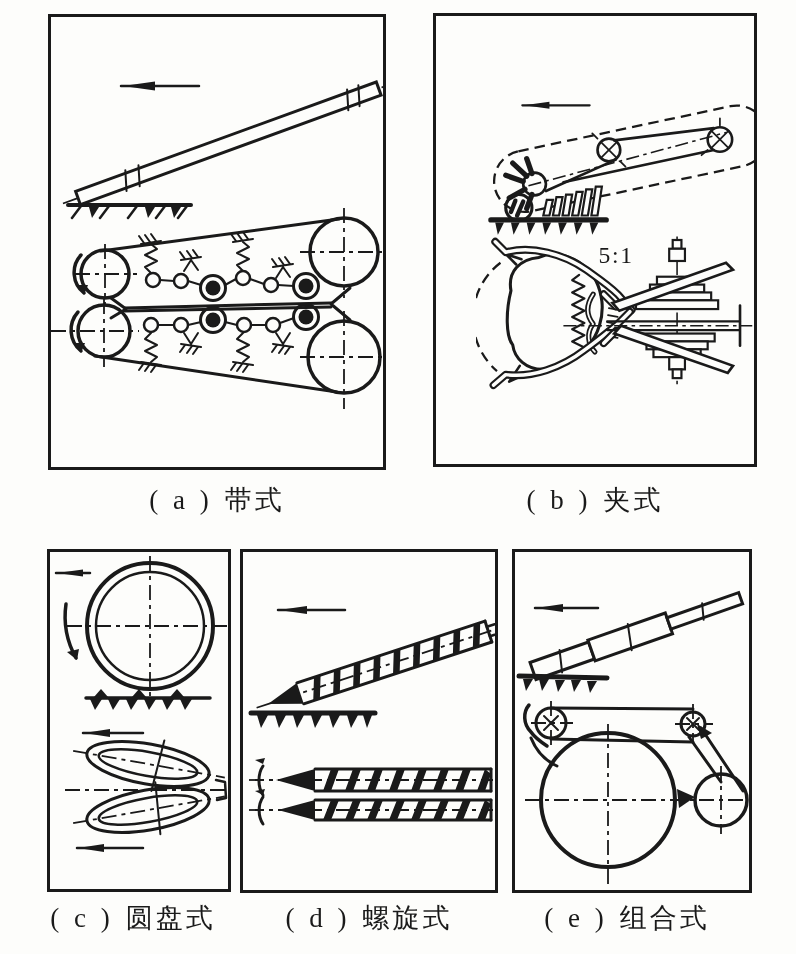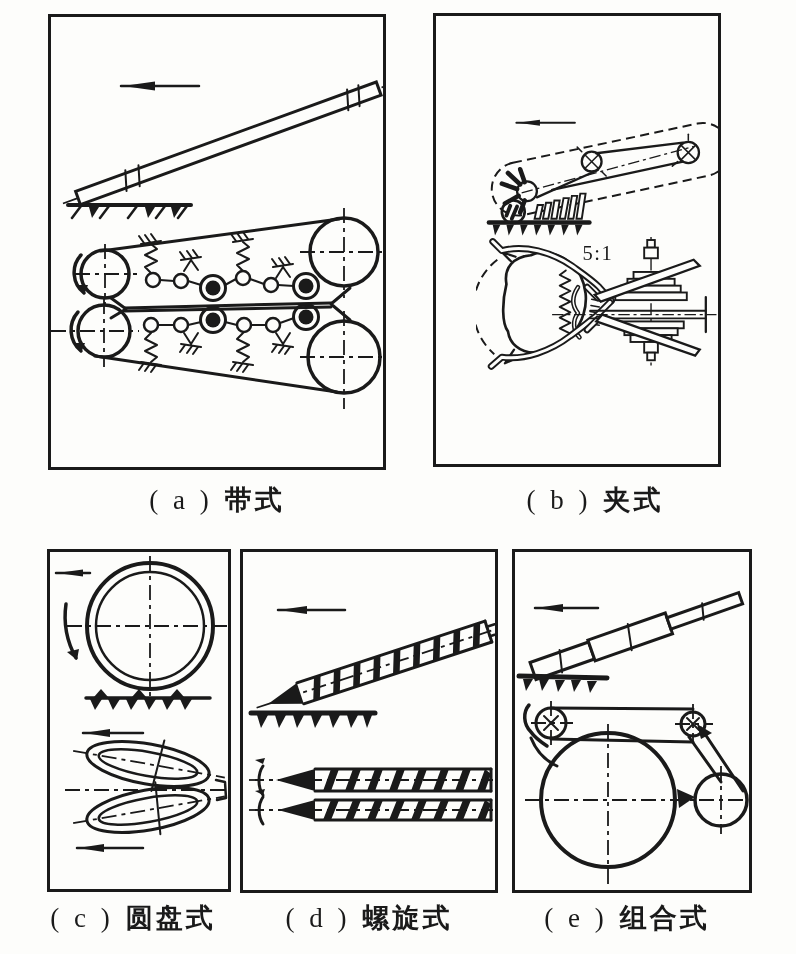--- a/index.html
+++ b/index.html
@@ -4,30 +4,30 @@
 <style>
   html,body{margin:0;padding:0;background:#e8e8e4;}
   #page{
     position:relative;width:796px;height:954px;background:#fdfdfb;
     font-family:"Liberation Serif","DejaVu Serif",serif;color:#1a1a1a;
     overflow:hidden;
   }
   .panel{position:absolute;border:3px solid #1a1a1a;background:#fdfdfb;box-sizing:border-box;}
   .panel svg{display:block;width:100%;height:100%;}
   #panel-a{left:48px;top:14px;width:338px;height:456px;}
-  #panel-b{left:433px;top:13px;width:288px;height:454px;padding-left:40px;}
+  #panel-b{left:433px;top:13px;width:324px;height:454px;padding-left:40px;}
   #panel-c{left:47px;top:549px;width:184px;height:343px;}
   #panel-d{left:240px;top:549px;width:258px;height:344px;}
   #panel-e{left:512px;top:549px;width:240px;height:344px;}
   .caption{
     position:absolute;display:flex;justify-content:center;align-items:baseline;
     font-size:27px;line-height:32px;white-space:nowrap;
   }
   .cap-idx{letter-spacing:4px;margin-right:12px;}
-  .cap-label{font-weight:bold;letter-spacing:3px;}
+  .cap-label{font-weight:normal;letter-spacing:3px;}
   #cap-a{left:48px;top:484px;width:338px;}
   #cap-b{left:433px;top:484px;width:324px;}
   #cap-c{left:33px;top:902px;width:200px;}
   #cap-d{left:240px;top:902px;width:258px;}
   #cap-e{left:502px;top:902px;width:250px;}
   
   .s{stroke:#1a1a1a;fill:none;stroke-linecap:round;stroke-linejoin:round;}
   .s2{stroke-width:2;} .s25{stroke-width:2.5;} .s3{stroke-width:3;}
   .s35{stroke-width:3.5;} .s4{stroke-width:4;} .s5{stroke-width:5;} .s6{stroke-width:6;}
   .f{fill:#1a1a1a;stroke:none;}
▬▬▬▬▬▬
What lines above contain the word "weight"? Please copy each one.

▶ **Problem solution**:
-  .cap-label{font-weight:bold;letter-spacing:3px;}
+  .cap-label{font-weight:normal;letter-spacing:3px;}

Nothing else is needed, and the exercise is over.